→ TASK TO CARRY OUT
Copy each line of the following material exactly.

______

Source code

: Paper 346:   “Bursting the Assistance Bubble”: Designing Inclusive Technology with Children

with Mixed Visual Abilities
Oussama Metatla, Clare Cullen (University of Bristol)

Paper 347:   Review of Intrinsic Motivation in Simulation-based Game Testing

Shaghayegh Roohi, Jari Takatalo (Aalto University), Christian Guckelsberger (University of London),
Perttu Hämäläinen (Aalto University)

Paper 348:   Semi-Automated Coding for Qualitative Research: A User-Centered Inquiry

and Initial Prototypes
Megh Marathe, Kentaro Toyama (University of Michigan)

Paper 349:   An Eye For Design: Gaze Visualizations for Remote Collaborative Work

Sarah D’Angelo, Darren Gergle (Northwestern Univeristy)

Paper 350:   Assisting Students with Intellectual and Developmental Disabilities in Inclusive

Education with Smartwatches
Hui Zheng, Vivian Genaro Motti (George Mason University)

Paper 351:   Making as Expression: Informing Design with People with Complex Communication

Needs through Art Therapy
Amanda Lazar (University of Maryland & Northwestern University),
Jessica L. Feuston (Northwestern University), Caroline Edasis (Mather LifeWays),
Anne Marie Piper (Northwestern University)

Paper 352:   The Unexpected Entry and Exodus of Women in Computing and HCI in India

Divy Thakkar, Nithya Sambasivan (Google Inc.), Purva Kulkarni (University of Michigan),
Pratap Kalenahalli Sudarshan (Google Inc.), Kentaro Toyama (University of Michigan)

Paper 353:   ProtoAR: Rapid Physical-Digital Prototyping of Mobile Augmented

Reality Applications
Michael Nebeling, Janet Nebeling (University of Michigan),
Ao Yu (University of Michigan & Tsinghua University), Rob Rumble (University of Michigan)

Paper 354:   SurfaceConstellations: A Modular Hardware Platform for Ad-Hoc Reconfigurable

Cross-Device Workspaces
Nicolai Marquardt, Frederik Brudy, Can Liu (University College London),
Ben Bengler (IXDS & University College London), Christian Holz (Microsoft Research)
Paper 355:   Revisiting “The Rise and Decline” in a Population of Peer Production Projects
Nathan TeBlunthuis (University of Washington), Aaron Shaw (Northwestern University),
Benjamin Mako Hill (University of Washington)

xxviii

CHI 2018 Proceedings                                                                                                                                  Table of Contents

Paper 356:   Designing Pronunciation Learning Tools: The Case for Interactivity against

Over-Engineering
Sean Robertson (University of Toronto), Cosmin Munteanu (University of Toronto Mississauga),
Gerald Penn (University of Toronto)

______

→ FINISHED EXERCISE
Source code

: Paper 346:   “Bursting the Assistance Bubble”: Designing Inclusive Technology with Children

with Mixed Visual Abilities
Oussama Metatla, Clare Cullen (University of Bristol)

Paper 347:   Review of Intrinsic Motivation in Simulation-based Game Testing

Shaghayegh Roohi, Jari Takatalo (Aalto University), Christian Guckelsberger (University of London),
Perttu Hämäläinen (Aalto University)

Paper 348:   Semi-Automated Coding for Qualitative Research: A User-Centered Inquiry

and Initial Prototypes
Megh Marathe, Kentaro Toyama (University of Michigan)

Paper 349:   An Eye For Design: Gaze Visualizations for Remote Collaborative Work

Sarah D’Angelo, Darren Gergle (Northwestern Univeristy)

Paper 350:   Assisting Students with Intellectual and Developmental Disabilities in Inclusive

Education with Smartwatches
Hui Zheng, Vivian Genaro Motti (George Mason University)

Paper 351:   Making as Expression: Informing Design with People with Complex Communication

Needs through Art Therapy
Amanda Lazar (University of Maryland & Northwestern University),
Jessica L. Feuston (Northwestern University), Caroline Edasis (Mather LifeWays),
Anne Marie Piper (Northwestern University)

Paper 352:   The Unexpected Entry and Exodus of Women in Computing and HCI in India

Divy Thakkar, Nithya Sambasivan (Google Inc.), Purva Kulkarni (University of Michigan),
Pratap Kalenahalli Sudarshan (Google Inc.), Kentaro Toyama (University of Michigan)

Paper 353:   ProtoAR: Rapid Physical-Digital Prototyping of Mobile Augmented

Reality Applications
Michael Nebeling, Janet Nebeling (University of Michigan),
Ao Yu (University of Michigan & Tsinghua University), Rob Rumble (University of Michigan)

Paper 354:   SurfaceConstellations: A Modular Hardware Platform for Ad-Hoc Reconfigurable

Cross-Device Workspaces
Nicolai Marquardt, Frederik Brudy, Can Liu (University College London),
Ben Bengler (IXDS & University College London), Christian Holz (Microsoft Research)
Paper 355:   Revisiting “The Rise and Decline” in a Population of Peer Production Projects
Nathan TeBlunthuis (University of Washington), Aaron Shaw (Northwestern University),
Benjamin Mako Hill (University of Washington)

xxviii

CHI 2018 Proceedings                                                                                                                                  Table of Contents

Paper 356:   Designing Pronunciation Learning Tools: The Case for Interactivity against

Over-Engineering
Sean Robertson (University of Toronto), Cosmin Munteanu (University of Toronto Mississauga),
Gerald Penn (University of Toronto)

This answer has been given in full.